TASK REQUIREMENTS: From the entries that follow, extract each line holding the string "Trip".

━━━━━━━━

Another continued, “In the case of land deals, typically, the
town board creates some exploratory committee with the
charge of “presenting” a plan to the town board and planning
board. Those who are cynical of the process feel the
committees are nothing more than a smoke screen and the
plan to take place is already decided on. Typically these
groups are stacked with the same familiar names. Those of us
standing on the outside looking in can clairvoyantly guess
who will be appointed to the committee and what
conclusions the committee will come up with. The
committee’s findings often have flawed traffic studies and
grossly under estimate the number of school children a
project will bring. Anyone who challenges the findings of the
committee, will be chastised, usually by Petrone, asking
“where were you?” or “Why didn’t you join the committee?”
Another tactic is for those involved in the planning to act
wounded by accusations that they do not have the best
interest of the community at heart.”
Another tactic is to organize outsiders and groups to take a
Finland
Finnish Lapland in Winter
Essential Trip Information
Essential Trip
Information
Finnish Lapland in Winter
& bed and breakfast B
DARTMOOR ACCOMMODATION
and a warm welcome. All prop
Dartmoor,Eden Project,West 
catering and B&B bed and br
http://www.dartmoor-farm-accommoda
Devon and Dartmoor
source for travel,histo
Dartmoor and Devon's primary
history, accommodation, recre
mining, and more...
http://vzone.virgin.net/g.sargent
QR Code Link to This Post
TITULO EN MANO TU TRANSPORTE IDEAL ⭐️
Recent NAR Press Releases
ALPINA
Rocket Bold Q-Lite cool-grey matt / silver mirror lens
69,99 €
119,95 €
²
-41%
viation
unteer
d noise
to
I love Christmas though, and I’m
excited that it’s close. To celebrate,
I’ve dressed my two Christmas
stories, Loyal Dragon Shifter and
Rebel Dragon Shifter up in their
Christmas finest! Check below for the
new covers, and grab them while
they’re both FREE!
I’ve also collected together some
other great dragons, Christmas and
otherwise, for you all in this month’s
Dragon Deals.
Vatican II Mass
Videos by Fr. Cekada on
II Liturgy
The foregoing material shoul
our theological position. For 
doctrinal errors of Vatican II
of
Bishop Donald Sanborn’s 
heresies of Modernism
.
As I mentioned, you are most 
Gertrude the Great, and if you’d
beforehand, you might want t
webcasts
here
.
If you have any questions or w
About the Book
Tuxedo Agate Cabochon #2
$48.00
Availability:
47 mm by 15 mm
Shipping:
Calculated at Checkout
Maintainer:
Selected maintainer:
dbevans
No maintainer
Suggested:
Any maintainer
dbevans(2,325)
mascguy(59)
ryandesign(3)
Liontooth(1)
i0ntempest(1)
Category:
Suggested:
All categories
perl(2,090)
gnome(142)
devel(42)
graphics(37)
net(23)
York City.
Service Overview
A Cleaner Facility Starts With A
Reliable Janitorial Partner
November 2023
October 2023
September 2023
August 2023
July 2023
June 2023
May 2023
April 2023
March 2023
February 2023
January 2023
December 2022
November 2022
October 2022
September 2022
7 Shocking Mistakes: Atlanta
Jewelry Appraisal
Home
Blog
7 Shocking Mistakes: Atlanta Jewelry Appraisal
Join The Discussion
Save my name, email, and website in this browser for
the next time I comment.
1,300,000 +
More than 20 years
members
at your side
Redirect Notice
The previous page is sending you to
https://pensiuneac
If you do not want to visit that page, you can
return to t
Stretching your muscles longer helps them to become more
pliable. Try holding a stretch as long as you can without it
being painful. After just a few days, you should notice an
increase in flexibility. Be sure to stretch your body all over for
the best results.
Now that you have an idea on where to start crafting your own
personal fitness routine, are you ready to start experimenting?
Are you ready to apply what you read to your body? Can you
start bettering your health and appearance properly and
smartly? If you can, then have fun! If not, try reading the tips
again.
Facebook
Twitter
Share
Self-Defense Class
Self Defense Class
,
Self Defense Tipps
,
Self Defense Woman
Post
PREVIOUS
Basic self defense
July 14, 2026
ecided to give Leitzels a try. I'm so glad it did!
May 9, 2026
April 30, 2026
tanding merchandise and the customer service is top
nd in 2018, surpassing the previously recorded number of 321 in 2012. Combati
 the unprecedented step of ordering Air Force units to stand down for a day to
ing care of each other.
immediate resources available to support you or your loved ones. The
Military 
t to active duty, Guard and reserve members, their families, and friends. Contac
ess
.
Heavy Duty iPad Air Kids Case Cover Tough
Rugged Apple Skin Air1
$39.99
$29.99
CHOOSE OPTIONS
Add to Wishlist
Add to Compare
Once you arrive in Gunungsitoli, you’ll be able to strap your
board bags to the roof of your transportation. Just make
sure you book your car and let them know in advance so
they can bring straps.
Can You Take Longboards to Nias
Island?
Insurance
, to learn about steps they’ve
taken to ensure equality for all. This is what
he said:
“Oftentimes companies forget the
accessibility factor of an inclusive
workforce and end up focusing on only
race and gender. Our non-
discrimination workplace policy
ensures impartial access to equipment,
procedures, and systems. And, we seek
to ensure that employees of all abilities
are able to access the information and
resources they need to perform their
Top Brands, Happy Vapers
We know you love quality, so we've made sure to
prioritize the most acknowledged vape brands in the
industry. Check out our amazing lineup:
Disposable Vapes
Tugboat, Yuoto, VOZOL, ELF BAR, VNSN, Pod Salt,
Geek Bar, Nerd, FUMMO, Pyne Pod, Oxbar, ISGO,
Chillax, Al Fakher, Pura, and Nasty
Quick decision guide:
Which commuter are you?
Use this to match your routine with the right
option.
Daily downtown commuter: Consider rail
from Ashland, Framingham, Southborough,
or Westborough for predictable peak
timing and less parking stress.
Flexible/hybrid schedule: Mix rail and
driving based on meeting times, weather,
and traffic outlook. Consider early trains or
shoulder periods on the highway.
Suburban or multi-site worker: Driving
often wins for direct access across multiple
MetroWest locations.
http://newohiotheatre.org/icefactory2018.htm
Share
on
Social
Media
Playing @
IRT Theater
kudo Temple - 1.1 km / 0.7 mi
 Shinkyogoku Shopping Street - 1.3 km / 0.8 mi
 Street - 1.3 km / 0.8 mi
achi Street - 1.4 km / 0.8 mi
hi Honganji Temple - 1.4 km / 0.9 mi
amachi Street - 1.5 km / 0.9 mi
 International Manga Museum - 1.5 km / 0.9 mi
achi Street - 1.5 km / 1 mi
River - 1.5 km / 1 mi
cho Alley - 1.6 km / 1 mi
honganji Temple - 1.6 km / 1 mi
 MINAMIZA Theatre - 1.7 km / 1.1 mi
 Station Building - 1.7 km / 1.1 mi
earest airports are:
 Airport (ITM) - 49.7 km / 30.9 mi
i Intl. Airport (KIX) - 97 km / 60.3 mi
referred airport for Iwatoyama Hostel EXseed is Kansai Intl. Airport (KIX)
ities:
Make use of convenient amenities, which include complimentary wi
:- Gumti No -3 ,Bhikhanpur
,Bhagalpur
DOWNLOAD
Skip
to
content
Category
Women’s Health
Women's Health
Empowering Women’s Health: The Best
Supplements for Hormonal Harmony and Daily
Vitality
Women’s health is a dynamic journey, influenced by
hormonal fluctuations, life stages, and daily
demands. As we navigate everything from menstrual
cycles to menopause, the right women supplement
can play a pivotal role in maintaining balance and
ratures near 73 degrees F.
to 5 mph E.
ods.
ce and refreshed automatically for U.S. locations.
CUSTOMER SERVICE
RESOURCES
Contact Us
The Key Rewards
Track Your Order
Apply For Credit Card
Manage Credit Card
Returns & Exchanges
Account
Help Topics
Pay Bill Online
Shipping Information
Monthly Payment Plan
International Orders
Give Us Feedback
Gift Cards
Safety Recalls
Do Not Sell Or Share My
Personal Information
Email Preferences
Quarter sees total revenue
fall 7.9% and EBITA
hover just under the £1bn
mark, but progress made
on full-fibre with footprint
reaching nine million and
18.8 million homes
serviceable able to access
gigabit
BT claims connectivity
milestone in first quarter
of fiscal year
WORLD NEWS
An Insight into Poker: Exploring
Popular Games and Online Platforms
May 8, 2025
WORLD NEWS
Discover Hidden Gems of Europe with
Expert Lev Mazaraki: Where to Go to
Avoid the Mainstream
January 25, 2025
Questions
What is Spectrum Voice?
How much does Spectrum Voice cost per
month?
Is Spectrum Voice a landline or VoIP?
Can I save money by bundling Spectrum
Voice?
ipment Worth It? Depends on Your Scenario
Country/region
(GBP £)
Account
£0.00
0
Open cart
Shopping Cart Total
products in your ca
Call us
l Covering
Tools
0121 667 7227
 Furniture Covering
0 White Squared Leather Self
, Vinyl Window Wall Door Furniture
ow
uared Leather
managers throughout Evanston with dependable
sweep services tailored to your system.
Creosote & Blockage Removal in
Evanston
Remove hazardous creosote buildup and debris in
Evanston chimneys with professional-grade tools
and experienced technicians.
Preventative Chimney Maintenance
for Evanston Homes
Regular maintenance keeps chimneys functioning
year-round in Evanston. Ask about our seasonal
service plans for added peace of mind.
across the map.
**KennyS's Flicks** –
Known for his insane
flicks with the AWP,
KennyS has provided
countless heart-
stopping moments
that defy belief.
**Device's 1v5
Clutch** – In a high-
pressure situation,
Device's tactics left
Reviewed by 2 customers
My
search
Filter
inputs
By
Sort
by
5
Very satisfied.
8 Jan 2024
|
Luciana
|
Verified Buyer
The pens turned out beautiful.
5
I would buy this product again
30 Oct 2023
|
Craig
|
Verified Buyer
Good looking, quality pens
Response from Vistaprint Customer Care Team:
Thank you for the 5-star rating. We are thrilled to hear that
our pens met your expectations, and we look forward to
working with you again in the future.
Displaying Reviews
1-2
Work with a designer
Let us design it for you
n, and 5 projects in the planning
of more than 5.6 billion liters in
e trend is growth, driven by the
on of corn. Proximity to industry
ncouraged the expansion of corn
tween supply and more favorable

━━━━━━━━

RESULT FOR THIS TASK:
Essential Trip Information
Essential Trip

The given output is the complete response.